Diabetologie – bekommt sie doch die Kurve?

Diabetologie – bekommt sie doch die Kurve?

Liebe Leserin, lieber Leser,
Diabetes Typ 2, der sogenannte Altersdiabetes, ist zu einer weltweiten Pandemie geworden. Rasante Steigerungsraten gab es in den letzten Jahren vor allem in Süd- und Mittelamerika, auf der Arabischen Halbinsel und in Teilen Asiens – bei weiter hohem Niveau in Nordamerika und Europa. Man sollte allerdings aufhören, die Normbereiche für den Langzeitzucker HbA1c immer weiter herabzusetzen, denn auch dadurch werden neue Diabetiker produziert. Ich halte es mit der US-Norm: Werte ab 6 bedeuten Grauzone, ab 6,5 % liegt ein Diabetes definitiv vor.
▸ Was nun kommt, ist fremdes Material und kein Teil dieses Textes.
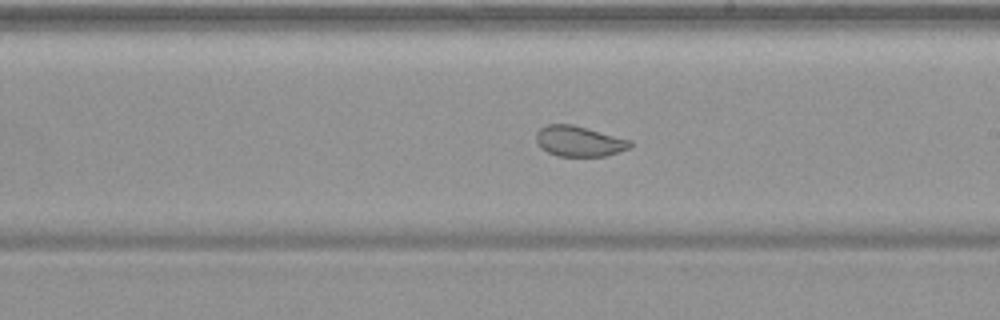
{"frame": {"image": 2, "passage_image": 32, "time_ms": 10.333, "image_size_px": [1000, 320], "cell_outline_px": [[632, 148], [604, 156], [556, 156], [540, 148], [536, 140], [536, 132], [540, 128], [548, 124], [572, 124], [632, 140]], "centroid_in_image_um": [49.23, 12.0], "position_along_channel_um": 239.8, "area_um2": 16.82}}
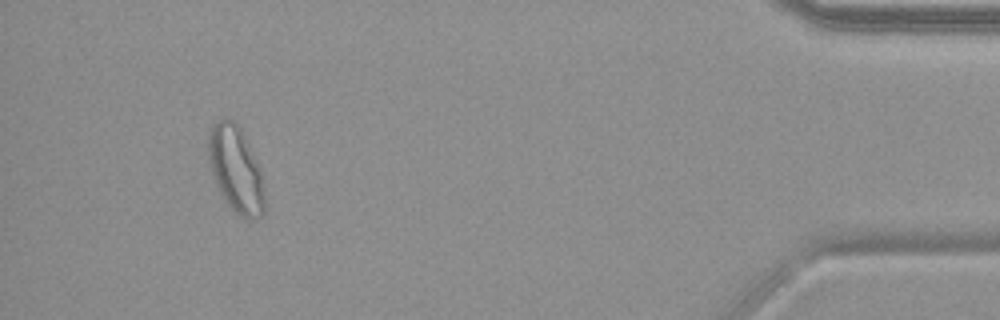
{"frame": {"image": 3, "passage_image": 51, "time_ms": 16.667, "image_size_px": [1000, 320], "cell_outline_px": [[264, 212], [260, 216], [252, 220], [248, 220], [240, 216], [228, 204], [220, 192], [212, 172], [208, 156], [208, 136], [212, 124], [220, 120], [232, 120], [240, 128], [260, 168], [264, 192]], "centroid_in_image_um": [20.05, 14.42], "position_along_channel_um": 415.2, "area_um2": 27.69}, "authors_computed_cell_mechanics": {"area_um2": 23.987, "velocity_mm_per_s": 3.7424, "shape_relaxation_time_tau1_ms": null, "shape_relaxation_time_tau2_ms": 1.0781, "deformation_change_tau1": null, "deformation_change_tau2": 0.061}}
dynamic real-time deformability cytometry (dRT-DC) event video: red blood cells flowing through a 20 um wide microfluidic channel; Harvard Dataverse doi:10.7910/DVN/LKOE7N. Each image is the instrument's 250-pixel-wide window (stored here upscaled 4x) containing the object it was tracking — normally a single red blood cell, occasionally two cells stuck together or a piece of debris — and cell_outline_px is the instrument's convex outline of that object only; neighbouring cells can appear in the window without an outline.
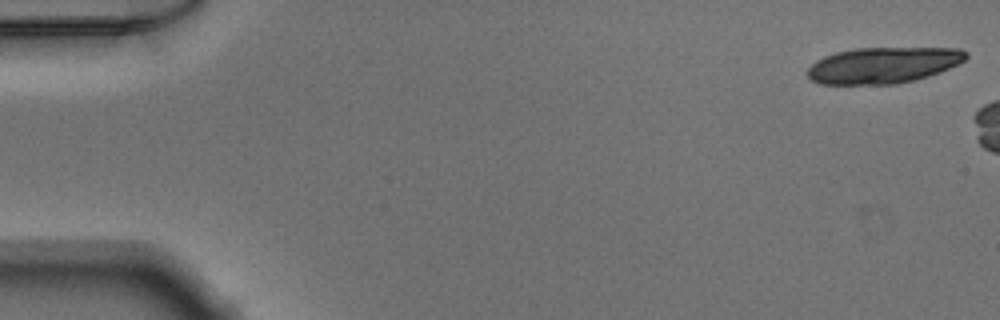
{"species": "Egyptian fruit bat (a non-hibernating species)", "species_latin": "Rousettus aegyptiacus", "temperature_condition": "warm", "stored_images_in_passage": 8, "camera_frame_rate_fps": 3000, "um_per_image_px": 0.085, "animal": {"sex": "male"}, "frame": {"image": 1, "passage_image": 1, "time_ms": 0.0, "image_size_px": [1000, 320], "cell_outline_px": [[968, 56], [960, 64], [928, 76], [896, 84], [820, 84], [812, 80], [808, 76], [808, 68], [816, 60], [824, 56], [836, 52], [856, 48], [960, 48], [968, 52]], "centroid_in_image_um": [75.09, 5.53], "position_along_channel_um": 9.9, "area_um2": 33.35}}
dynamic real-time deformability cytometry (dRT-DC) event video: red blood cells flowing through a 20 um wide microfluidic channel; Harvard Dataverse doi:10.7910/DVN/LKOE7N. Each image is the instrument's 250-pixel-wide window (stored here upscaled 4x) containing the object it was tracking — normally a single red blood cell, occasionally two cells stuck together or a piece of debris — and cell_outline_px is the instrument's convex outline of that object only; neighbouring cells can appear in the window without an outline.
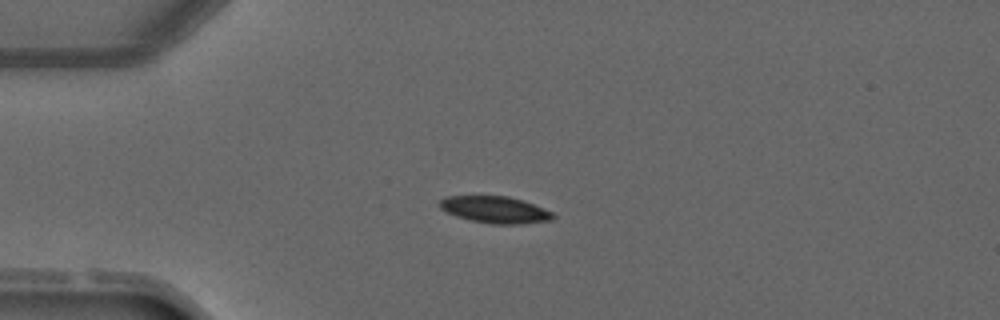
{"species": "common noctule bat (a hibernating species)", "species_latin": "Nyctalus noctula", "temperature_condition": "warm", "stored_images_in_passage": 4, "camera_frame_rate_fps": 3000, "um_per_image_px": 0.085, "animal": {"sex": "male", "forearm_length_mm": 52.5}, "frame": {"image": 1, "passage_image": 3, "time_ms": 2.333, "image_size_px": [1000, 320], "cell_outline_px": [[556, 216], [552, 220], [520, 224], [492, 224], [472, 220], [456, 216], [440, 208], [436, 204], [444, 196], [508, 196], [524, 200], [544, 208], [552, 212]], "centroid_in_image_um": [42.09, 17.81], "position_along_channel_um": 42.9, "area_um2": 17.8}}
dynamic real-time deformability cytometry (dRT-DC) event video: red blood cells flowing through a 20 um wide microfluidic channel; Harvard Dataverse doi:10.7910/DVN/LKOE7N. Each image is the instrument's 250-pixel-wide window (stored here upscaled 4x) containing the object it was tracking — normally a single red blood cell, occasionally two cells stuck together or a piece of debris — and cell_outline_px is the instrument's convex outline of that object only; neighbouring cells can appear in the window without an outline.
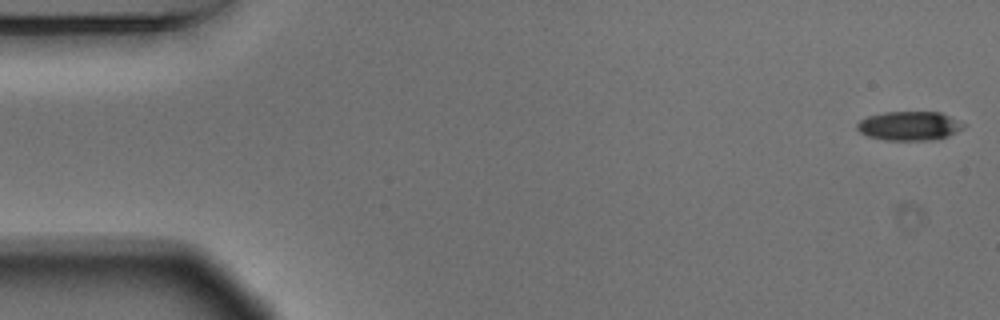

Jahrelang zielte die Therapie auf eine radikale Senkung des Blutzuckerspiegels ab, bis man merkte, dass das Risiko medikamentös erzeugter Unterzuckerungen mögliche Schäden durch einen nicht so streng eingestellten „Zucker“ deutlich übersteigt. Zunehmend setzte sich daher – endlich – die Erkenntnis durch: Der Typ-2-Diabetiker hat in den meisten Fällen keinen Insulinmangel, sondern eine Insulinresistenz. Das Insulin wirkt sozusagen nicht richtig.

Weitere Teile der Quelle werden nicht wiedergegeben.